Bodenbearbeitung für Rapsertrag entscheidend

von , am
20.08.2012

Schon die Aussaat ist für den späteren Rapsertrag entscheidend. Dabei kommt es vor allem auf die richtige Bodenbearbeitung, den optimalen Aussaattermin und die Sortenwahl an.

Die Bedingungen für die diesjährige Rapsaussaat sind gut.
Die richtige Bodenbearbeitung für kräftige Rapswurzeln ist aus Sicht der Rapool-Ring GmbH einer der Schlüssel zum Ertrag beim Anbau der schwarzen Ölfrucht. Wie das Isernhagener Unternehmen mit Blick auf die Rapsaussaat 2012 mitteilte, liegt das Ziel in einer maximalen Durchwurzelungsfähigkeit der jungen Rapspflanzen im Herbst, was die "Basis für Höchsterträge" bilde.

Die richtige Einarbeitungstiefe ermitteln

Die "beste" Bodenbearbeitung lockere den Boden und hinterlasse zu je einem Drittel Grob-, Mittel- und Feinporen. Sie hielten das Wasser und lieferten zugleich Sauerstoff und Wärme für das Wachstum. Im Hinblick auf die Einarbeitung vom Getreidestroh der Vorfrucht riet das Züchterunternehmen dazu, die Einarbeitungstiefe abhängig vom Strohhektarertrag zu wählen.
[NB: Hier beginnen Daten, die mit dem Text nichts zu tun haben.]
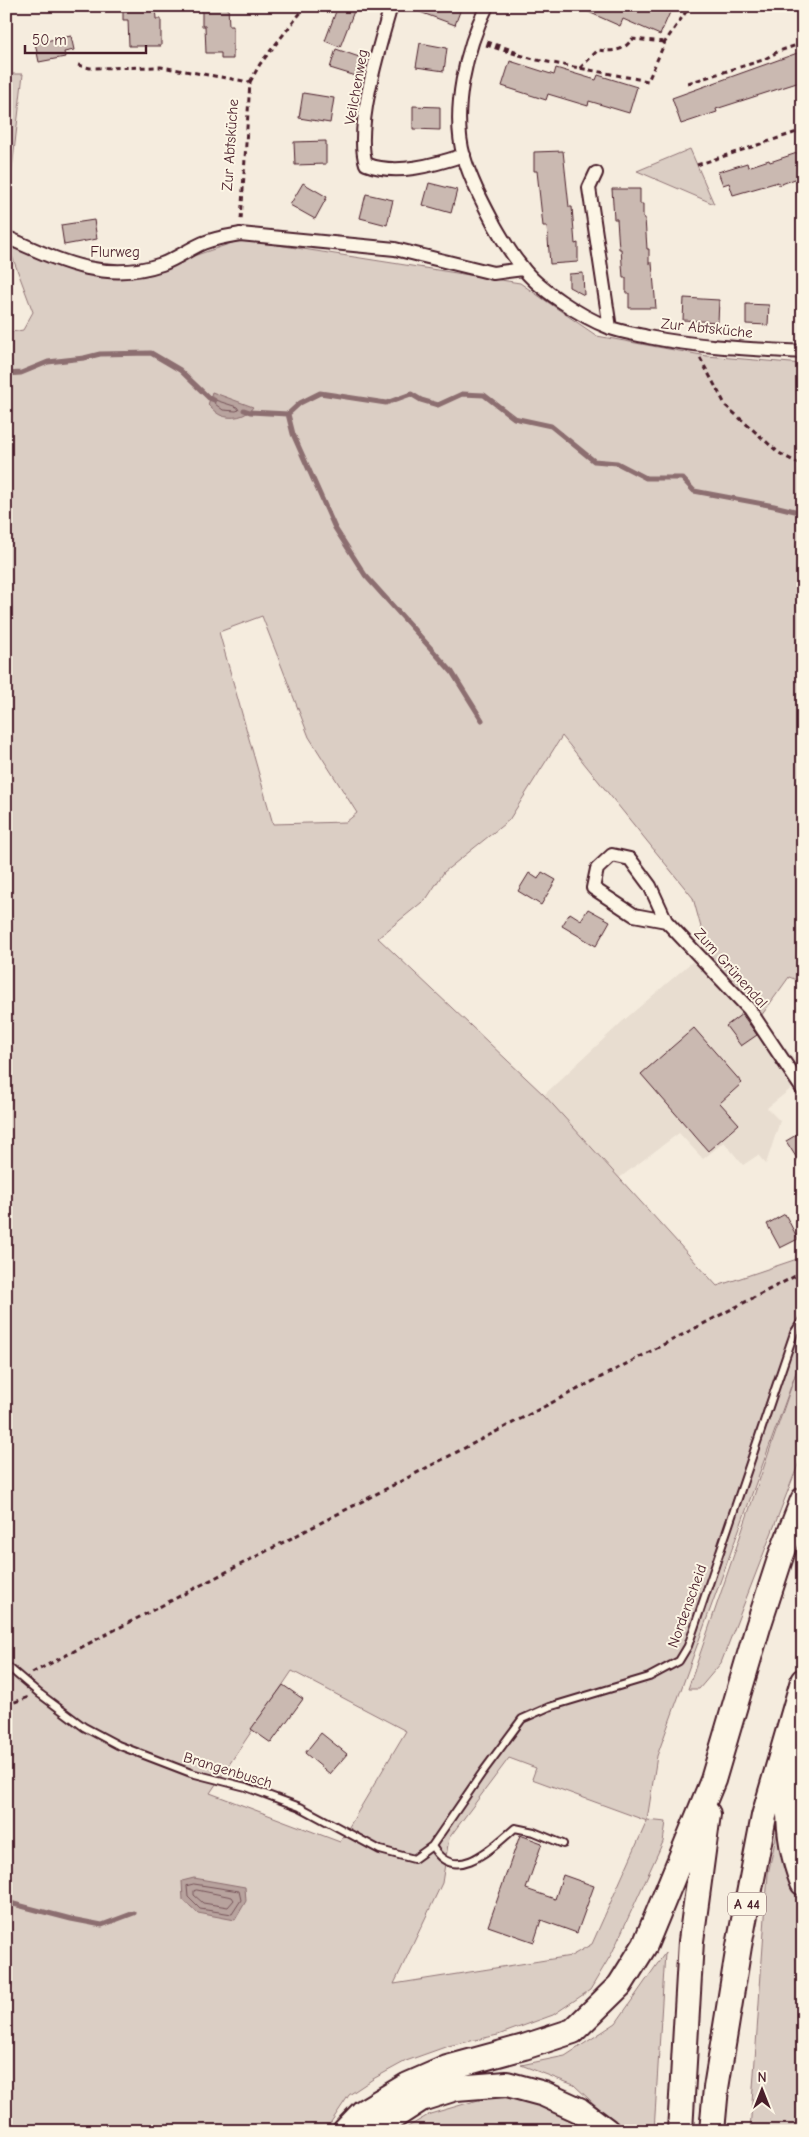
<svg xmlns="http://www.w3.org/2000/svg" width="809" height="2137" viewBox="0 0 809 2137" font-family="'Comic Neue',sans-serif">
<rect width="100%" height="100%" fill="#f5ecde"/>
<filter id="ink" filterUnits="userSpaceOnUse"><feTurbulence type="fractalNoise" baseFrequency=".02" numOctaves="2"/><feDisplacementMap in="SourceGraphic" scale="10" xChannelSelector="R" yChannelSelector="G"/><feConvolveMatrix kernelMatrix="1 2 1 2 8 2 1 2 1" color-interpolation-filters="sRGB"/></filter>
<g filter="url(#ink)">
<path fill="#e8ddd0" d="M708,953L792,1056L803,1073V1079L767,1108L780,1121L766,1164L758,1155L743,1165L724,1142L703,1159L679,1133L618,1179L544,1095L623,1021L693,961Z"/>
<path fill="#dbcec4" stroke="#927678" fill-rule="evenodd" d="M6,74H23L6,221Z
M690,149L714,204L637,171Z
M6,240L79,270L161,267L235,242L252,241L520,283L597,336L707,356L803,364V645L797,663L803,665V982L789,977L761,1016L708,953L693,898L562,736L509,820L444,872L427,898L378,938L544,1095L717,1286L803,1257V1452L721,1663L699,1689H688L799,1364L657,1756L647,1820L666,1822L663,1842L612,1953L590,1990L553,2015L498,2035L448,2046L406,2061L373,2079L349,2095L325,2131H6V333L23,330L33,312ZM262,616L309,737L357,813L346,822L273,824L219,632ZM292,1671L406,1731L340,1842L210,1793ZM509,1758L536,1768L532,1779L647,1821L592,1944L571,1956L394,1984L442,1883L449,1838Z
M781,1814L785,1851L803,1900V2131H750L768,1874Z
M665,1953L654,2131H623L574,2085L521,2065L565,2056L616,2023Z
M499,2094L569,2110L593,2131H401L430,2114Z"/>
<path fill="#b8a39e" stroke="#8c6e70" d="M212,392L253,407C247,417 231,420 220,415C216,413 211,408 208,405Z
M194,1878L245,1887L246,1901L235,1920L198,1913L183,1900L182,1881Z"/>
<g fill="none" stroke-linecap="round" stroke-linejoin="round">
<path stroke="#765459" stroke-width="1" d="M215,400L237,407L239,410L236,411L223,410L215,404Z
M194,1884L239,1891L241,1900L232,1914L200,1909L188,1897L187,1886Z
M197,1890L232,1897L234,1900L228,1907L203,1903L194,1895V1891Z"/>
<path stroke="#8c6e70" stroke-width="5" d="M6,374L21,373L48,362L84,358L100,354L151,353L180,370L209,398L214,400
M244,410L250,412L288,414L300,403L320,393L386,403L411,394L421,400L438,405L462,394L484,395L514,418L551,426L594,461L617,463L646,478H682L694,491L774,506L803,513
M288,414L293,434L335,528L365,575L452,672L482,720
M6,1902L71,1919L102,1925L134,1913"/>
</g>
<path fill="#cab9b1" stroke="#4a1f2b" d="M123,6H155L156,19H161V46H129L128,20H123Z
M202,6H228L229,26H233V59H221V53H206L205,26H202Z
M338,6H356L340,47L325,41Z
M410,6H462L455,25L409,8Z
M575,6H661L671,10L660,35L623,19L620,26Z
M71,36L74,50L64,52L65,57L39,62L35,43Z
M420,43L447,48L444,71L416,67Z
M336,49L362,58L356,76L330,68Z
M803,51V81L716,109L717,112L681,124L672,98Z
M510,61L554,75L556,68L596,80L598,75L637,87L629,113L589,101L588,106L548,94L546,100L502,86Z
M303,93L334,98L330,123L299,118Z
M413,106L440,107V130L413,129Z
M326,141V164L295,165L294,142Z
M563,151L569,207H572L575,244L578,243V262L550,264L547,226H543L537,171H534V152Z
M803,151V176L779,185L778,182L733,195L729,183L723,185L718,172L747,163L748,167L769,160L770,162Z
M303,183L327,197L315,219L290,205Z
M429,183L457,190L451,213L423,205Z
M612,189H640V204H643V218H645L647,249H649V263H652L656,308H629V293H626V278H623L621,249H619L617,219H614Z
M366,194L393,200L387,225L360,218Z
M94,220L97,239L64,245L61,225Z
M583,273L584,295L569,287V274Z
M684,298L719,300L718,322L683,320Z
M746,304L769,305L768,325L746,324Z
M542,872L556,880L541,905L518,891L529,873L538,879Z
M588,909L610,921L596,946L562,926L570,913L581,920Z
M742,1014L757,1035L741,1046L726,1026Z
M694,1028L742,1083L720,1103L739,1124L708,1151L641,1074Z
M803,1131V1168L786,1141Z
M785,1214L798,1239L780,1248L767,1224Z
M283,1685L303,1699L271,1743L251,1729Z
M321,1733L347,1754L330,1774L305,1753Z
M520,1835L542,1843L526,1889L555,1899L563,1875L594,1886L577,1933L541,1920L534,1942L488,1926Z"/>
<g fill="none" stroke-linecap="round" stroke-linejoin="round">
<g stroke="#4a1f2b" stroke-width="10">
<path id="service" d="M40,1694L84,1727L118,1745L191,1773L246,1787L300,1807L380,1850L414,1859L432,1846L482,1773L522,1719L549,1707L649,1677L679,1661L688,1646L794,1333L803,1319
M432,1846C455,1886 493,1847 515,1828L534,1832L563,1844"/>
</g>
<g stroke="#4a1f2b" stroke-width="16">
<path id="minor" d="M391,6C380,44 354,127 366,164C396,176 434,165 464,155
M487,6C466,48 451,111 464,157C471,181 483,203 495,226C503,240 511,254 522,267C538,289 582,317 608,327C621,332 635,334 648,337C699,347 751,349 803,352
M596,173L589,188L610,328
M6,237C58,260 104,284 162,264C176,259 189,249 203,243C215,238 228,236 240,234L395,249L493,273L523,269
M666,921L634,915L593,888L597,869L612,855L630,859L650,886L666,921L749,1009L803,1090"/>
</g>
<g stroke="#4a1f2b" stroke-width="28">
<path id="motorway" d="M793,1757C786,1799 787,1843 803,1883
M345,2131L363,2112L408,2085L447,2068L524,2047L573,2031L620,1985L645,1945L713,1780L758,1627L781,1556L803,1500
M377,2131L384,2123L421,2099L456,2088L507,2084L544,2094L579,2110L607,2131
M680,2131L691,1941L708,1814
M712,2131L716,2088L739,1946L764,1816L803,1681"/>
</g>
<path stroke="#4a1f2b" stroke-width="3" stroke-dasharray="5 4" stroke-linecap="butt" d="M679,6L687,10
M487,42L515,51L516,54L537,60L648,81L665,42L690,6
M486,45L516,54
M78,65L90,68L161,67L250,82L241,220
M580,68L598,50C613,52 624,51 632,39L665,42
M6,79H7
M250,82L260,64L306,6
M688,83L763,60L779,51L803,43
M697,165L803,130
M700,358L726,406L779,453L803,466
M32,1673L803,1272
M6,1687L13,1683
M6,1705L29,1697"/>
<use href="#service" stroke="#fcf5e5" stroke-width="6"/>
<use href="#minor" stroke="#fcf5e5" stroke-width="12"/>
<use href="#motorway" stroke="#fcf5e5" stroke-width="24"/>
<g stroke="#4a1f2b" stroke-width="10" stroke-linecap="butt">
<path id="service-bridge" d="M6,1665L40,1694"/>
</g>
<use href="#service-bridge" stroke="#fcf5e5" stroke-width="6"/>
</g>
</g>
<g text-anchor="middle" stroke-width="4" stroke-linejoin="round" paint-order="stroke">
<rect fill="#fcf5e5" stroke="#7f5f63" stroke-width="1" x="728" y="1892.5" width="38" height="23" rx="4"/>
<g font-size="14" font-weight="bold" fill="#4a1f2b">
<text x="747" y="1909">A 44</text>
</g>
<g font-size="15" fill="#4a1f2b" stroke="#fcf5e5">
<text transform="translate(356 87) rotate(-80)" y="5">Veilchenweg</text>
<text transform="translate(230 145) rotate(-86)" y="5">Zur Abtsküche</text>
<text x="115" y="257">Flurweg</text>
<text transform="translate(707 328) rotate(6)" y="5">Zur Abtsküche</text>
<text transform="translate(731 968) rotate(48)" y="5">Zum Grünendal</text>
<text transform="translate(687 1606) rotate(-70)" y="5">Nordenscheid</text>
<text transform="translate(228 1770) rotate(17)" y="5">Brangenbusch</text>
</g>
</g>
<rect width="809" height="2137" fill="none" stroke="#fcf5e5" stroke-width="25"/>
<rect x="12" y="12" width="784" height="2112" fill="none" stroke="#4a1f2b" stroke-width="2" filter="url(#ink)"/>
<g transform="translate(762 2090)" stroke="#fcf5e5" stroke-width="4" paint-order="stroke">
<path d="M0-4L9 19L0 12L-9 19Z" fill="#4a1f2b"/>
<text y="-8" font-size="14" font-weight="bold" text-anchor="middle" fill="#4a1f2b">N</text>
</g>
<path d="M25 45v8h121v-8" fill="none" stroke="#4a1f2b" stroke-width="2.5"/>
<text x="32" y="45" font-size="15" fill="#4a1f2b" stroke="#fcf5e5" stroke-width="4" paint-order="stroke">50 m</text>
</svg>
Die richtige Einbringtiefe in Zentimetern (cm) ergebe sich durch die Multiplikation des Strohhektarertrages in Tonnen mit dem Faktor eins bis zwei; daraus errechne sich zum Beispiel eine Einarbeitungstiefe von sechs cm bis zwölf cm, wenn zuvor etwa sechs Tonnen Stroh auf dem Feld verblieben seien.

Zur richtigen Zeit aussäen

Die Nässe fördere Schnecken und gefährde den Rapsauflauf; auch hier helfe eine wiederholte Stoppelbearbeitung und Geduld für den richtigen Aussaatzeitpunkt, so die Rapool GmbH. Sie wies darauf hin, dass sich im Mittel der Jahre gezeigt habe, dass die nachhaltig stabilsten Rapserträge mit den bewährten „optimalen“ Saatterminen Mitte bis Ende August erreicht worden seien. Sie stellten den „besten Kompromiss“ für unterschiedlichste Jahreswitterungen dar. Allerdings sei ein Saattermin Anfang September in ein vernünftiges Saatbett einer Aussaat Ende August in einen schlecht struk- turierten Boden vorzuziehen, betonte das Züchterhaus.

Qualität der Aussaat entscheidet über Rapsertrag

Ab einer Temperatur von 12 °C wüchsen Rapswurzeln optimal, was bei der Entscheidung zu Spätsaaten zu berücksichtigen sei; schließlich entscheide die Qualität der Aussaat signifikant über den Rapsertrag. Außerdem stabilisierten hybride Rapssorten den Ertrag. Das hätten auch die Erträge aus dem gerade abgelaufenen Rapsjahr bestätigt, die trotz vieler ertragsbegrenzender Faktoren erreicht worden seien.